-- Questions on the material --
1. From the ADLS setup guide, copy the passage between "To generate the" and "during the configuration.", inclusive.
2. In the ADLS setup guide, which permissions should the SAS token grant?

-- Selected text --

★ ★ ★

Landing area (container/directory)
Create a container or a directory within the container where all files extracted from the SAP system will be stored.
In Microsoft Azure Storage Explorer, select the container/directory that will be used and set appropriate permissions depending on the authentication method chosen.
Authentication
Authentication to ADLS can be delivered by two methods:
- SAS Token: Recommended for Proof of Concepts, faster setup, but provides fewer security management options.
- OAuth 2.0: Recommended for production deployment, fully manageable, but requires application registration and detailed permission setup.
SAS Token
If you use the SAS token, please ignore the OAuth 2.0 Authentication steps. Similarly, you can skip steps related to the OAuth profile in the SAP configuration section.
To generate the SAS token, go to the Azure portal.
The SAS token should grant permission to Create, Read, Write, Delete and List.
Click Generate SAS token and URL.
Copy Blob SAS token string and store it for configuration on the SAP side.
OAuth 2.0 Authentication
OAuth 2.0 required application registration. To create a new registration, follow these steps:
- Go to Azure Active Directory > App registrations > New application registration.
2. Fill in the required fields and click Create.
3. Write down Application ID and Directory ID, as it will be required later during the Storage management configuration.
4. Click Certificates & secrets and generate a New client secret. Write down the secret, which will be used later during the configuration.
5. Allow access to the registered application (Client ID) to the landing area.
6. The registered application also needs to execute permission on ALL parent directories and filesystem (enabling directory structure traversal).
SAP system configuration
After preparation is complete on the Azure side, fill in the required information on the SAP side to establish a connection.
STRUST
To enable verification of server authenticity and encrypted communication (HTTPS), SSL certificates need to be added to the SAP system's STRUST.
To download relevant certificates, open a web browser in private mode and navigate to storage account FQDN in the format: https://<container>.dfs.core.windows.net
The browser will return an InvalidUri error, but will offer an interface to download the certificates:
Please make sure to download all three certificates to have a full certificate chain:
In STRUST, import these certificates into SSL Client (Anonymous) PSE. After the import, click Save.
If OAuth authentication is to be used, repeat the same steps for certificate management with the address https://login.microsoftonline.com.
The address uses the following certificate chain:
When the PSE is updated, run the transaction SMICM and restart the ICM services.
Storage RFC
Create RFC type G for Azure Data Lake Gen2 primary endpoint.
Set Target Host to your ADLS address (e.g. dvdadls2.dfs.core.windows.net).
Target host must contain <host>.dfs.core.windows.net in FQDN.
That guarantees ADLS Gen2 API will be addressed.Set Path Prefix to ADLS container.
- Set SSL to Active and Certificate list to ANONYM SSL Client (Anonymous).
Set HTTP Version to 1.1 and Compression to Active.
Active compression can cause communication problems in combination with ICM kernel version 753 patch number 1100 and higher.

★ ★ ★

-- Information given --

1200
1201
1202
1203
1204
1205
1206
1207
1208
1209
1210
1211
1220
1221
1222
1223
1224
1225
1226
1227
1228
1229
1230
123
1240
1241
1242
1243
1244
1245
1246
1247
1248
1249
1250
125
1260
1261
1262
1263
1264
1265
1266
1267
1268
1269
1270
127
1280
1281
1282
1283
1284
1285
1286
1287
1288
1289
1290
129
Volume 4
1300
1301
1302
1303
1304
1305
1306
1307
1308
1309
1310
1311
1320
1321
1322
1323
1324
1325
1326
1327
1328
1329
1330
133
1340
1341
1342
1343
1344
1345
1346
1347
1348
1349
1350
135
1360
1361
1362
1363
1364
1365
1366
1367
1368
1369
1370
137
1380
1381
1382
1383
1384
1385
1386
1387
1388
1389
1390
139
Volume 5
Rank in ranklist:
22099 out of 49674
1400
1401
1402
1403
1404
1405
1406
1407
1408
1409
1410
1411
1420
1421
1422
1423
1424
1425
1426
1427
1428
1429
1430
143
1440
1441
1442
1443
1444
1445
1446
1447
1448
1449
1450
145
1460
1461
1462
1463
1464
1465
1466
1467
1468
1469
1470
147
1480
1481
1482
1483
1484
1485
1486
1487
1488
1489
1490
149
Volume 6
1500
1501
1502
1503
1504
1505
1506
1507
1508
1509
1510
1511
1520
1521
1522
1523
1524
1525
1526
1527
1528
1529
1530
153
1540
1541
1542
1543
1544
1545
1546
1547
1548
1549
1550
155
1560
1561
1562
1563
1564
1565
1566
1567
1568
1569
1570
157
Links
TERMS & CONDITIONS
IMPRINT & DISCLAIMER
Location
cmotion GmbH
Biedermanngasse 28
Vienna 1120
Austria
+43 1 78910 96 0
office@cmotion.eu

★ ★ ★

-- Solutions to each task --
1.
To generate the SAS token, go to the Azure portal.
The SAS token should grant permission to Create, Read, Write, Delete and List.
Click Generate SAS token and URL.
Copy Blob SAS token string and store it for configuration on the SAP side.
OAuth 2.0 Authentication
OAuth 2.0 required application registration. To create a new registration, follow these steps:
- Go to Azure Active Directory > App registrations > New application registration.
2. Fill in the required fields and click Create.
3. Write down Application ID and Directory ID, as it will be required later during the Storage management configuration.
4. Click Certificates & secrets and generate a New client secret. Write down the secret, which will be used later during the configuration.

2. Create, Read, Write, Delete and List.